Other questions follow, most answered.
Finally as my knees cramp, he asks
“Why aren’t you willing to serve?”
By then we have moved
well past “killing is wrong,”
though we both agree it is.
He wants another, a deeper answer,
and will wait lifetimes until
I offer it, if necessary.
Finally, “I’m afraid of dying.”
It is there, laid out on the floor,
an ugly little thing we both can see.
We stare at it a moment longer
until the silence, too, grows painful.
“Why?” a small voice asks
from somewhere in the room.
I have no answer, for fear may shout
but never speaks in its own defense.
“Why?” again.

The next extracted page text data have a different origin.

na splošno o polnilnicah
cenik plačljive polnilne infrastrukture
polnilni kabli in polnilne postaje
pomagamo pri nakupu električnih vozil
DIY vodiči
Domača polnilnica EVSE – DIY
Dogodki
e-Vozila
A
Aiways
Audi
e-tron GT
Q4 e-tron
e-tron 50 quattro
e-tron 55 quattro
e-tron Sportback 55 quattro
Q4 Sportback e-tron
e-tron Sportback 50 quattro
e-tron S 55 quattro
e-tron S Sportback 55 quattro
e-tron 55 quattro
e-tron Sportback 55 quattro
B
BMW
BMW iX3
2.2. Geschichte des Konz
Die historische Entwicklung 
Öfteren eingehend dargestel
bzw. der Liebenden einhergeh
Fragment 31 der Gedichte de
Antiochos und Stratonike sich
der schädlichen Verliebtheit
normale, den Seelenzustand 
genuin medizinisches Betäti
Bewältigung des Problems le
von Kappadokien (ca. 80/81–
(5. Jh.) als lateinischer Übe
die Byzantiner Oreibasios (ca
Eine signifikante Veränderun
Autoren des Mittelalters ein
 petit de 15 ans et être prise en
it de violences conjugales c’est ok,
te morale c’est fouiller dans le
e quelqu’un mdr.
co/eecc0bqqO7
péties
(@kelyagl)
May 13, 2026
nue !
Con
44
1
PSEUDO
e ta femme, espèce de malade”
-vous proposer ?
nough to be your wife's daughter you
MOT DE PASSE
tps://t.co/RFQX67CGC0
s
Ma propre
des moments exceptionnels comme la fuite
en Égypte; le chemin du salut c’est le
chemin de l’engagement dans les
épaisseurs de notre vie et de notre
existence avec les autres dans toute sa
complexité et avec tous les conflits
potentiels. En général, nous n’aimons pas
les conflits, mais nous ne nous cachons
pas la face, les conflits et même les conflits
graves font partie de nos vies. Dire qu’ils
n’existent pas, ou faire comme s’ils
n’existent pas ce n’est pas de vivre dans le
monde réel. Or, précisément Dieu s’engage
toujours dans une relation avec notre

Another pause.
“Why?” yet again – again silence.
“No,” he says quietly, “Not why
do you fear death, but why
must you die – today, next week
in this war, some other
or eighty years from now.”
“Because I was born,” I say.
The corners of his mouth
turn gently upward, not a smile,
a silent “ahah,” as if he’s struck me
with his stick in mid-zazen,
and I have awakened from a fogged sleep.
As I rise and bow to leave the room
he adjusts his robes, and says softly,
“And did you fear being born?”
Years later, wandering
the tree-shaded paths
of the Imperial Park
at Nara, I paused to stoke the head
of a deer, who nuzzles my shoulder
and we look together
into the Great Buddha Hall,
and all three of us smile
in shared awakening.
In fond memory of Roshi Philip Kapleau.